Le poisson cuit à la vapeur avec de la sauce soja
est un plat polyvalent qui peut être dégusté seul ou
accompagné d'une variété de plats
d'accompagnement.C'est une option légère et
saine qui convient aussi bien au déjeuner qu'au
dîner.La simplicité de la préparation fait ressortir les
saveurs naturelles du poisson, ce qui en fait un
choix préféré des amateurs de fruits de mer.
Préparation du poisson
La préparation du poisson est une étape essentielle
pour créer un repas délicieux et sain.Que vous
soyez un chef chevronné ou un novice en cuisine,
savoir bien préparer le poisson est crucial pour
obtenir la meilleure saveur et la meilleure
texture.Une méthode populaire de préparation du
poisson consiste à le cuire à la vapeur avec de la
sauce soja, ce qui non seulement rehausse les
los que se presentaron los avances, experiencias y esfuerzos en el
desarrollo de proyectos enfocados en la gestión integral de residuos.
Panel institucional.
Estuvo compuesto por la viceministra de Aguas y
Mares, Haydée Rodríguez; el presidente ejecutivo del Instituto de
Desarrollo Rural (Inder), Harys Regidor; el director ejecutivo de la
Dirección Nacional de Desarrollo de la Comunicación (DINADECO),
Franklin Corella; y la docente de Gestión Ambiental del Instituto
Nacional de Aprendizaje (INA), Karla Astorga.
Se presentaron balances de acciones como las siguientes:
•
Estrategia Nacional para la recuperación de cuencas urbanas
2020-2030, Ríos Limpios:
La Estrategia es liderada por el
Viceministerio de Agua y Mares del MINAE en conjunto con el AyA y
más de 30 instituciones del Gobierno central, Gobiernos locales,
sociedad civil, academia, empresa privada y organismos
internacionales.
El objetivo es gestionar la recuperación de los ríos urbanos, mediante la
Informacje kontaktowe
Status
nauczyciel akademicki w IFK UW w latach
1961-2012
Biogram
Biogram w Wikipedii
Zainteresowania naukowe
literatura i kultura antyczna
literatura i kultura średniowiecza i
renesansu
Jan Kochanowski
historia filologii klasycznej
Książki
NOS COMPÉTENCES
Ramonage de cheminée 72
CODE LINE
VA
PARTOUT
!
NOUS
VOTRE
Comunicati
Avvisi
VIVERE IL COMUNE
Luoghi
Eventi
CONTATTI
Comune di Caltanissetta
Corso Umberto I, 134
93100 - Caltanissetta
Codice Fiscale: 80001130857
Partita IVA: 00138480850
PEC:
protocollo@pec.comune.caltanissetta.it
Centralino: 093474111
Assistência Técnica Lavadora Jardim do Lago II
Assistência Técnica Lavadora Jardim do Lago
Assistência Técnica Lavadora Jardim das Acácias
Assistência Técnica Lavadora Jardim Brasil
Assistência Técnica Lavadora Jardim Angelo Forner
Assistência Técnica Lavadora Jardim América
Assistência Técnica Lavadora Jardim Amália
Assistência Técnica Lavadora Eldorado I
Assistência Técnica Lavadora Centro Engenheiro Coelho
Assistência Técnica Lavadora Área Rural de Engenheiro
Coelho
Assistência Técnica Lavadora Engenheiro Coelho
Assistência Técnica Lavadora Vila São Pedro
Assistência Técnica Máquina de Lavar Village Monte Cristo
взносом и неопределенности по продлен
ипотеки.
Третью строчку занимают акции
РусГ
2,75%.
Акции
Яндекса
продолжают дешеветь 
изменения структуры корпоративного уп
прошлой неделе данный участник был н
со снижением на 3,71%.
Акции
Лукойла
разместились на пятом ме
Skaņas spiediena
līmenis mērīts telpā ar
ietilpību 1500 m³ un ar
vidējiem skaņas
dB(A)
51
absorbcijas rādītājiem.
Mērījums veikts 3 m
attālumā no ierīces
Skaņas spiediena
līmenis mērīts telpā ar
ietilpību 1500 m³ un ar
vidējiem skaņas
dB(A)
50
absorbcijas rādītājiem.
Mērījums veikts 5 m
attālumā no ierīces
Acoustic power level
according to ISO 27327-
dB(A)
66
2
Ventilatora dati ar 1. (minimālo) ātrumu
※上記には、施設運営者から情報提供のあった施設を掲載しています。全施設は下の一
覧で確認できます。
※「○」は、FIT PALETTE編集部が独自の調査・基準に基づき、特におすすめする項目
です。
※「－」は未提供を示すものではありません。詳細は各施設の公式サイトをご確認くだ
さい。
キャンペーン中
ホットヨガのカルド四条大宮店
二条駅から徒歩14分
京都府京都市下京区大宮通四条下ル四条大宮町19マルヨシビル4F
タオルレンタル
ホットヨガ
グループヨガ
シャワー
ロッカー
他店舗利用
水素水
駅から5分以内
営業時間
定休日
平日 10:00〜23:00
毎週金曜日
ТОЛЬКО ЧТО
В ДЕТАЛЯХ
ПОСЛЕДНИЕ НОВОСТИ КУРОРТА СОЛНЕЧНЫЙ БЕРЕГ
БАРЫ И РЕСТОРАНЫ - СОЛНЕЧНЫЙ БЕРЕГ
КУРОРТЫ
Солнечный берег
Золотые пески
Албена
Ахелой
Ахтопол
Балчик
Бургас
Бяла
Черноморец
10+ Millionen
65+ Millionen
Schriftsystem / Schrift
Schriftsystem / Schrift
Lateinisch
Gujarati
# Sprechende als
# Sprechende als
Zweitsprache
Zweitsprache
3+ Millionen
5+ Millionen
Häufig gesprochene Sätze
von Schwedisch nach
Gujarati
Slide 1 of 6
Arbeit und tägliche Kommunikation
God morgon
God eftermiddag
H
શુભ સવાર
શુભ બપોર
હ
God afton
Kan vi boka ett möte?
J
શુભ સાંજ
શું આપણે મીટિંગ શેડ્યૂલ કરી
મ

▬▬▬▬▬▬▬▬▬▬

_Task:_ Find each line in the material above that contains the word "Coelho" and copy those lines.

_Answer space:_
Assistência Técnica Lavadora Centro Engenheiro Coelho
Coelho
Assistência Técnica Lavadora Engenheiro Coelho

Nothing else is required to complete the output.